PARTS OF THE EXERCISE:
1. According to the circuit breaker claims, what is the opposite end of the thermostat metal member welded to?
2. Resume the circuit breaker claims after their last sentence.

TEXT UNDER STUDY:
# # #

7. A circuit breaker comprising a housing of electrical insulating material having walls forming a chamber, two thin flat terminals embedded in one wall of the housing exposing one broad flat side surface of each terminal within the chamber in spaced side-by-side relation to each other facing in the same direction into the chamber, each terminal having a portion extending through another wall of the chamber to be connected in a circuit, a thermostat metal member having an electrical contact at one end of the member, the member having an opposite end welded to the broad flat surface of one terminal exposed in the chamber to mount the member extending along the one chamber wall with the contact engaging the broad flat surface of the other terminal exposed in the chamber to close the circuit between the terminals, the member having selected electrical resistance and having a dished configuration providing the member with thermal response characteristics to develop a selected force to normally move with snap action to an inverted dished configuration to separate the contact from the other terminal to open the circuit in a selected ambient temperature zone in response to a selected electrical current in the member for protecting the circuit, the member having a portion at a selected location intermediate the terminals of relatively smaller cross-sectional area than other portions of the member intermediate the terminals to be burned out by the selected current in the circuit to separate the member into sections at the selected location to open the circuit in the event the contact welds to the other terminal.
8. A circuit breaker according to claim 7 wherein the thermostat metal member normally moves in a first direction to open the circuit and cools to move in an opposite direction after opening of the circuit to reclose the circuit, one section of the member attached to the one terminal separates from the other member section and moves in the first direction in response to burn out of the member at the relatively smaller cross-sectional area to open the circuit and cools to move in the opposite direction after opening of the circuit, and an electrically insulating stop is disposed on the one housing wall within the chamber to intercept movement of the separated one section of the member in the opposite direction to retain the one member section in an open circuit condition.

# # #

PROVIDED INFORMATION:
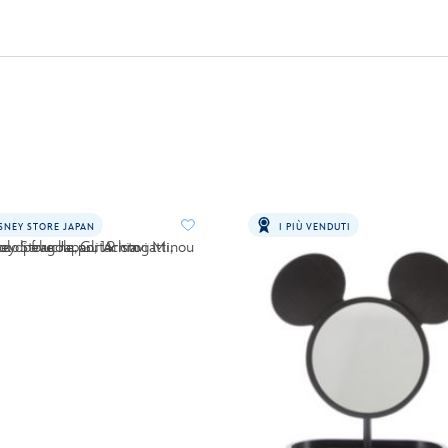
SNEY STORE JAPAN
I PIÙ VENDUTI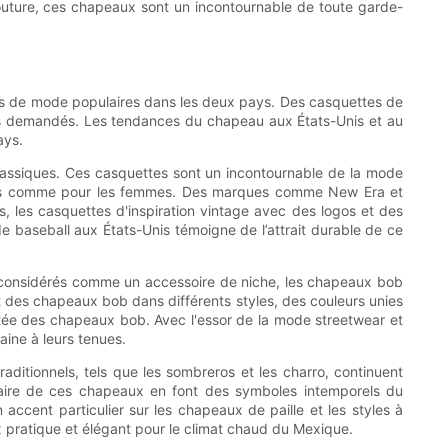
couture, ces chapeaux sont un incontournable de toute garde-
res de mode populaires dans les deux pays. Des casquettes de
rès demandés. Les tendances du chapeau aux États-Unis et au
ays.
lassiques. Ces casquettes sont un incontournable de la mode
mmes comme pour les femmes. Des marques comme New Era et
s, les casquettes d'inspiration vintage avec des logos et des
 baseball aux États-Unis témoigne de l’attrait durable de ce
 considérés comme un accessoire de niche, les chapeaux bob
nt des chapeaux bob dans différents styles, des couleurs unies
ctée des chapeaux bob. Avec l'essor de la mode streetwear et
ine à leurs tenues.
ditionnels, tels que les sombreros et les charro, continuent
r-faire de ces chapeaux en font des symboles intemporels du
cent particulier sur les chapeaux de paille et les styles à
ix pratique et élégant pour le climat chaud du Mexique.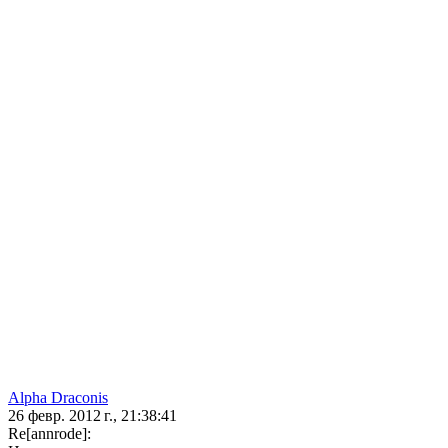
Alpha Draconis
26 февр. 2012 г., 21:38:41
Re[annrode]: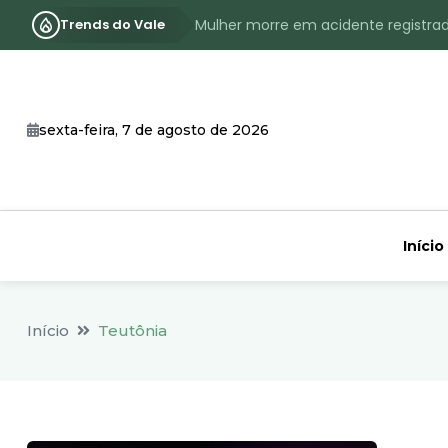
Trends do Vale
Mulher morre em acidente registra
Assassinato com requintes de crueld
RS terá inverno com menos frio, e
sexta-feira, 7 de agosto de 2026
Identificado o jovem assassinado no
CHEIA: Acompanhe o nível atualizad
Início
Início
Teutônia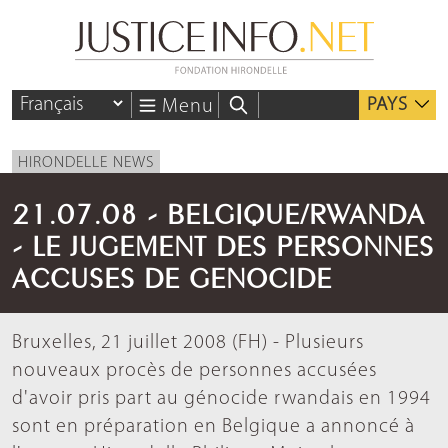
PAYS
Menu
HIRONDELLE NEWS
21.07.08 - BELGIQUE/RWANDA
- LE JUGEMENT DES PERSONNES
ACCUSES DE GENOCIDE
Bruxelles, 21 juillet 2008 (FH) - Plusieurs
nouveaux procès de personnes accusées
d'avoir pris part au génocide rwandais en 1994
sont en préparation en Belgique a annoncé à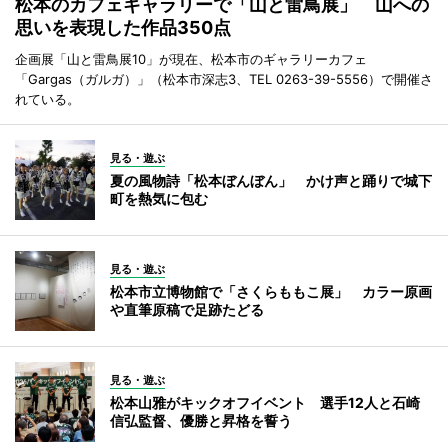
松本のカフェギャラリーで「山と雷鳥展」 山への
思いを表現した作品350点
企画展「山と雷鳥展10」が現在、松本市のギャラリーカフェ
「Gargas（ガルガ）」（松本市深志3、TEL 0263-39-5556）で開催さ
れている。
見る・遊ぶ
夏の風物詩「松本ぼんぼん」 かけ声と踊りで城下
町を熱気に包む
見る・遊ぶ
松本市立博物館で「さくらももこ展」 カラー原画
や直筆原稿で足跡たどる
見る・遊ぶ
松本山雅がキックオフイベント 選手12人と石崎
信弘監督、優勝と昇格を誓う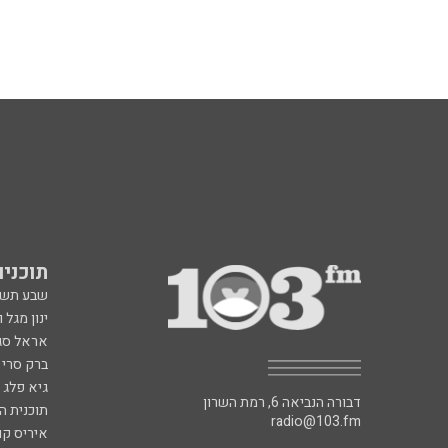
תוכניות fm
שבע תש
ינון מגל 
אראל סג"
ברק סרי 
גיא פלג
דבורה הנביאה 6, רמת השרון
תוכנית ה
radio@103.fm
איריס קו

# # #

EXPECTED RESULTS:
1. It is welded to the broad flat surface of one terminal exposed in the chamber.

2.
9. A circuit breaker according to claim 8 wherein the contact has a surface for engaging the other terminal to close the circuit, the contact has a selected thickness of electrically conducting material forming the surface which is erodible to reduce the material thickness and change the contact surface from a first level to a second level during repeated cycling of the circuit breaker to open and close the circuit, and an abutment is disposed on the housing wall within the chamber to intercept movement of the member to prevent closing of the circuit when the contact material has been eroded to change the contact surface to the second level.
10. A circuit breaker according to claim 9 having an additional contact mounted on the broad flat surface of the other terminal exposed within the chamber for mating with the contact on the thermostat metal member.
11. A circuit breaker according to claim 10 wherein the abutment comprises a boss on the housing extending partly around the additional contact to engage the one end of the thermostat metal member adjacent the first-named contact to prevent closing of the circuit when the first-named contact surface is eroded to the second surface level.
12. A circuit breaker according to claim 7 having an electrical resistance heater electrically connected between the terminals to be electrically energized in parallel relation with the thermostat metal member, the heater having selected electrical resistance properties to provide a substantially open circuit condition between the terminals for protecting the circuit when the thermostat metal member has moved to open the circuit while heating the member to maintain the substantially open circuit condition until energization of the heater is otherwise interrupted to reset the circuit breaker.
13. A circuit breaker according to claim 12 wherein the electrical resistance heater has much greater electrical resistance than the thermostat metal member to provide a relatively lower voltage drop across the heater when the contact is engaged with the other terminal to close the circuit and to have a much greater voltage drop across the heater when the contact is separated from the other terminal for heating the member to maintain the substantially open circuit condition until energization of the heater is otherwise interrupted to reset the circuit breaker, the heater comprising a wire of metal material having a selected positive temperature coefficient of resistivity of at least about 0.0040 ohms per ohm per degree C. to be self-regulating to stabilize at a safe temperature within a selected range in a circuit in an automobile during variation in ambient temperature of the circuit breaker in the range from -40° to +85° C. and variations in circuit voltage in the range from +9° to +16 volts DC likely to be encountered in an automobile environment.
14. A circuit breaker according to claim 13 wherein the heater stabilizes at a safe temperature in the selected range during variation in circuit voltage up to 24 volts DC.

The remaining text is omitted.